We will remember them, April 1917
April 1917 was a bad month for Alderley Edge, with the loss of three more of its young men. The first was Lance Corporal Arthur Griffiths, 7th Battalion, South Lancashire Regiment, who died on 19th April, aged 34. We know that he enlisted at Chatham in the Royal Engineers and then was transferred to the South Lancs. The 7th Battalion was in France from July 1915, and his memorial in Alderley Edge Cemetery says he died on active service, so one presumes he served there. However, he actually died in Norwich of nephritis. He was the son of Thomas Griffiths, a gardener in Monmouth, and the husband of Lucy Griffiths of 12 Chapel Street. Arthur too was a gardener, working for Charles Railton of Cherry Tree House, Macclesfield Road.

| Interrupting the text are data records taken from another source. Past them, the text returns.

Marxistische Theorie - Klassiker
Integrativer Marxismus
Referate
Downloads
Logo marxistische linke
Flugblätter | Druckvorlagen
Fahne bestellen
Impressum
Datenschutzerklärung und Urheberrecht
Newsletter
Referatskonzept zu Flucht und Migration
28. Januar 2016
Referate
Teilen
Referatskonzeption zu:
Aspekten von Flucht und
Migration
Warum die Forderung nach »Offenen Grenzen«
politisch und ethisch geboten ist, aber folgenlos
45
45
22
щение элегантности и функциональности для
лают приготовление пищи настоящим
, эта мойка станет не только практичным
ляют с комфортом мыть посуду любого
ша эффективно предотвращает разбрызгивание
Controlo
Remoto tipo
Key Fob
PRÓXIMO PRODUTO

Three days later, far away in Mesopotamia (Iraq), Private John Morris died of wounds received eleven days previously. The son of James and Annie Morris of Duke Street, he was also a gardener. He enlisted in November 1915 in the 14th Battalion, Cheshire Regiment. In October 1916, he was posted to the 8th Battalion, which was by then serving in Mesopotamia. At the time he was wounded, Baghdad had been taken and the British force was advancing north. Those who were wounded, like John Morris, were transferred to hospital in Amara, where he died and where he is buried.
Second Lieutenant Maurice Alfred Kay was the first Alderley Edge man to die as a result of the war in the air. He enlisted in 1914 in the Public Schools Battalion Royal Fusiliers and went to France in November 1915. He was recommended for a commission in the Royal Flying Corps, which he was given on 4th August 1916. According to the Advertiser he was killed on 30th April fighting a German patrol in France. He is commemorated on the Arras Flying Services Memorial. The son of Alfred and Sophia Kay of Stamford House, Trafford Road, he was educated at Lytham College and Manchester Grammar. He was only 20.